第四話 必要のない戦い 後編
「なんだこのガキ」
声を枯らして眠りについた三浦を見て、真田は嘆息を吐き出す。それに同意するように吉野もまた嘆息を吐き出した。
三浦が泣き疲れて眠った時には、長身と短針が時計の天辺で寄り添うように隣り合っていた。
真田はどかりとソファに座り、吉野は真田にお茶を差し出した。
「なんでお前らまだここにいるんだ?」
ふいに真田は問いかける。
「ある人と行動を共にしていたんです」
ようやっと落ち着くと吉野から警戒の色がにじみ出る。気が付くと彼は手にボールペンを握りしめていた。殺気とは呼べないまでも、それと似たものを真田は感じ取った。
「そうか。そいつは随分と不運だったな」
真田はあっけらかんと笑う。吉野はその姿に少しだけむっとした。
吉野にとってはグレゴヴィッチという男は救世主だ。そんな彼をバカにされたような気がした。
何かを施してくれたわけではない。何かをしてくれたわけでもない。ただ、三浦という荷物を抱えた吉野の隣にいてくれた。

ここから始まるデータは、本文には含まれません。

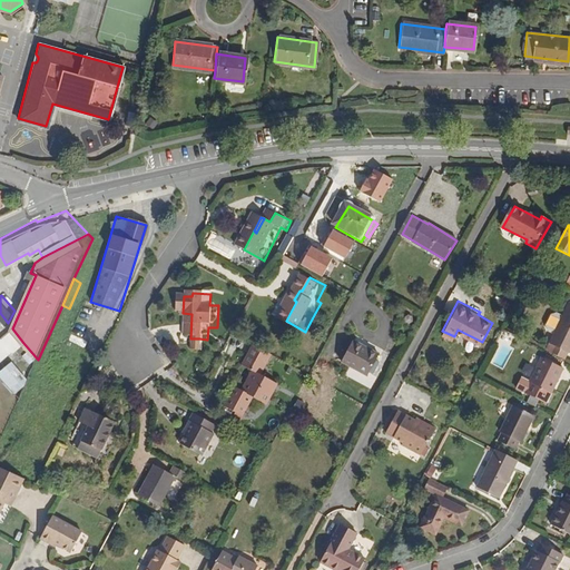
[(566,361),(569,352),(569,303),(569,302),(543,351),(566,361)]
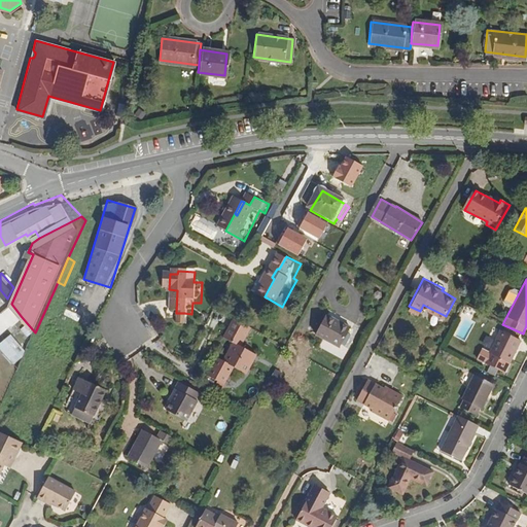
[(288,309),(297,292),(291,289),(282,307),(288,309)]
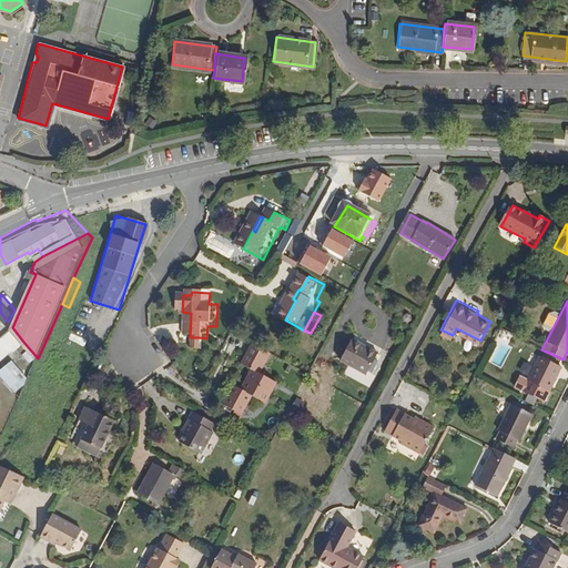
[(0,354),(3,358),(23,342),(12,327),(0,336),(0,354)]
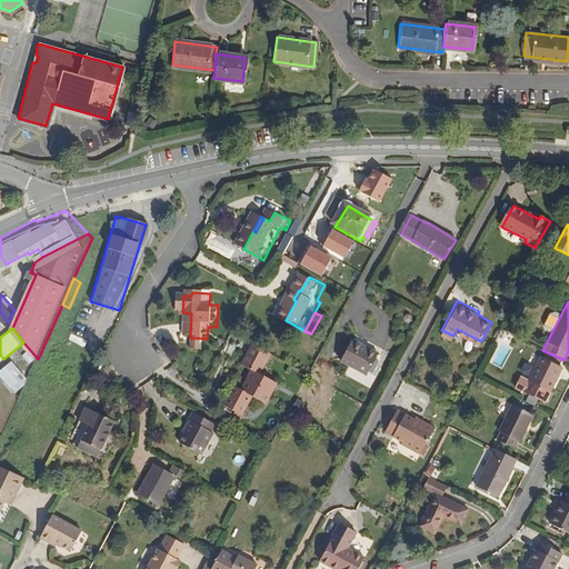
[(269,378),(279,358),(260,347),(250,367),(260,373),(250,392),(242,389),(232,408),(250,418),(261,399),(275,407),(286,387),(269,378)]
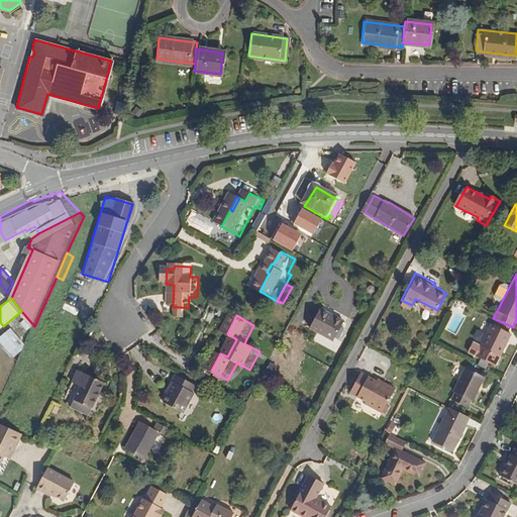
[(340,348),(350,329),(327,317),(317,335),(340,348)]
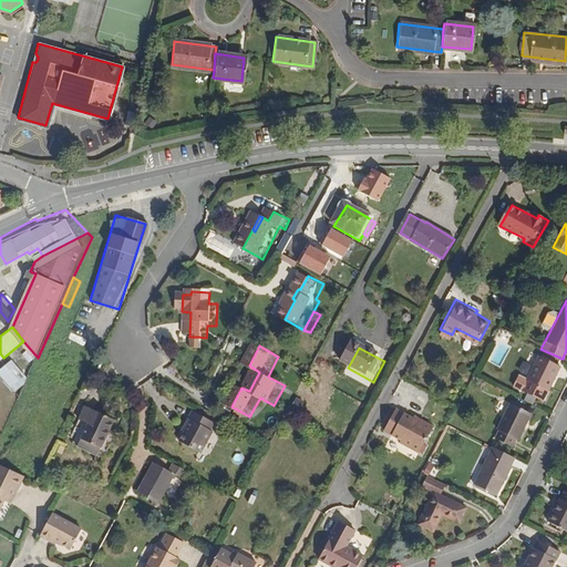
[(24,351),(21,358),(30,362),(33,356),(24,351)]
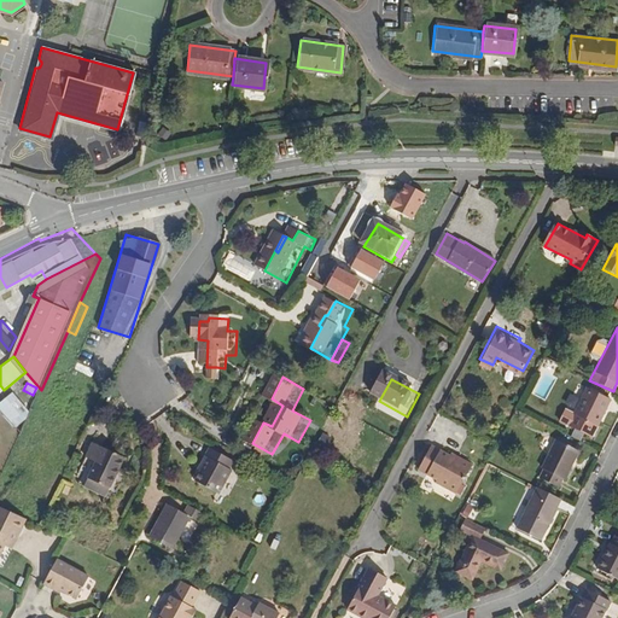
[(590,436),(608,400),(586,388),(567,425),(590,436)]
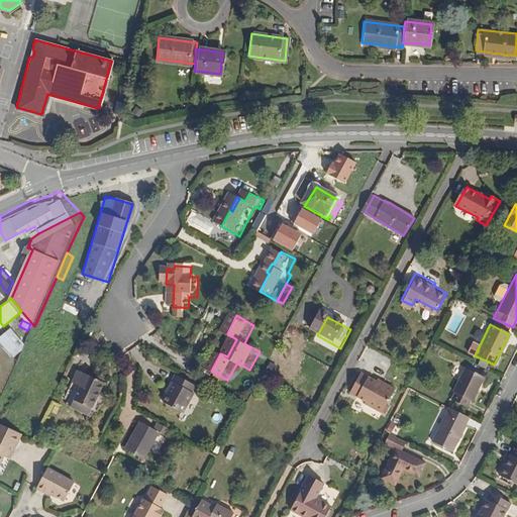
[(0,342),(13,357),(26,345),(10,327),(0,336),(0,342)]
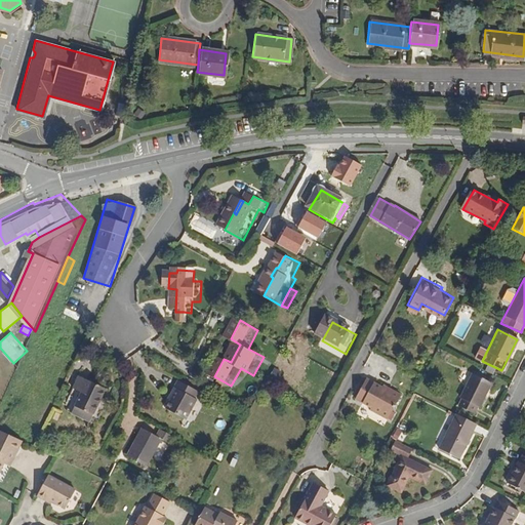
[(474,413),(490,382),(471,373),(455,404),(474,413)]
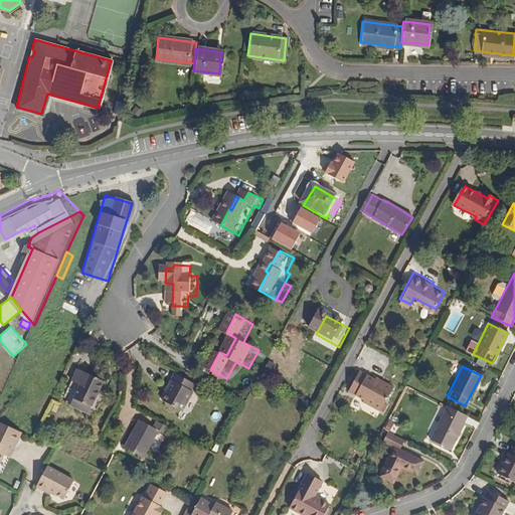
[(93,414),(111,382),(83,368),(77,379),(87,384),(74,404),(93,414)]
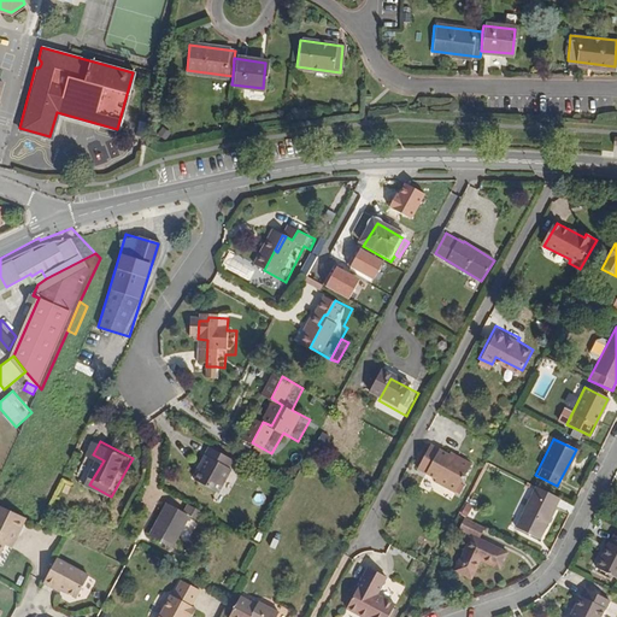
[(452,448),(451,451),(440,446),(427,469),(435,472),(435,477),(457,489),(474,459),(452,448)]
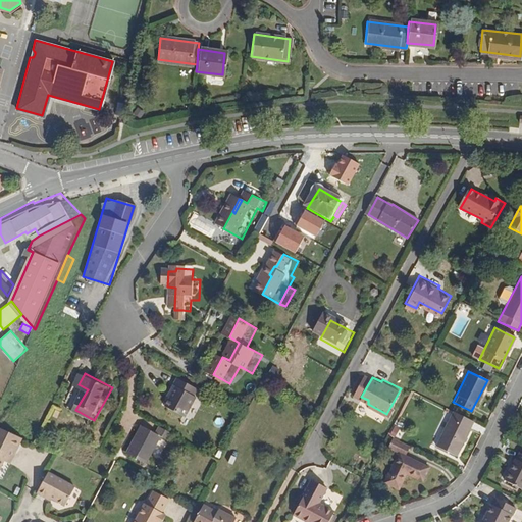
[(205,400),(208,393),(189,380),(180,396),(178,395),(171,408),(196,421),(207,401),(205,400)]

三浦に対して何もできない吉野の傍にいてくれた。ただ、それだけが吉野にとっての救いだった。
「おっと、バカにしてるわけじゃないぞ」
吉野の内心を明確に読み取った真田は両手をあげて降参のポーズを取った。
「このご時世だ。運がいいなんてことはない。どっちに転んでも不運だ。ましてや人のいない街に二人ボッチだろ。待っているのかいないのかは知らないが、そんな時に俺と会っちまったんだ。それこそが不運だなと思ったわけよ」
真田という不穏因子と出会ってしまったこと。電気も水も食料にも宛のない正体不明の男と出会ったのだ。
これ以上の不運などないだろう。だが、それは真田も同じだった。
「俺は真田だ。勝手にお邪魔しといてなんだが、今日だけでも食事と水を分けてもらえるとありがたい」
真田、という言葉に吉野はわずかに反応した。グレゴヴィッチが探していた男。
吉野は思考する。その小さな脳を、幼い知能をフル活用する。
いかにして、グレゴヴィッチの役に立てるのか。
いかにして、この男を捕獲できるのか。
力づくで何とかできる問題ではない、銃口を突きつけられて、ただ怯えるだけの弱い子供である。その幼さを認め、その稚拙さを認める。
そのうえで、自分に使える武器とは何か。今あるものを最大限に活用する。
誰かのために何かをするには、使えるものは何でも使う。己の弱さすらも利用する。
子供であることを利用する。
「い、いいけど。今日だけですか?」
己の脆弱さを最大限に活用する。吉野なりに現実を分析する。先ほどはテンパっていたとはいえ、縋りつく吉野を助けてくれた。
少なくとも助けを求める人間を無下にするほど冷たい人間ではないと判断する。そして、彼は今日の寝床の提供を求めている。そして、先ほどの今日だけでも、という発言。願望としては今日だけの話ではないのだろう。出来ることなら明日、明後日。そんな希望がチラついている。
あとは需要と供給の関係を満たすことが出来ればいい。
「食料もいっぱいあるし、僕たち二人だと不安ですから、出来ることなら今日だけと言わずに何日かどうですか?」
今の吉野はか弱い少年だ。他者に縋りつき、小さな不安すら拭いたい弱者である。
助けを求めている人間なのだ。弱者の叫びを、助けを請う声に耳を傾けることに吉野は賭けた。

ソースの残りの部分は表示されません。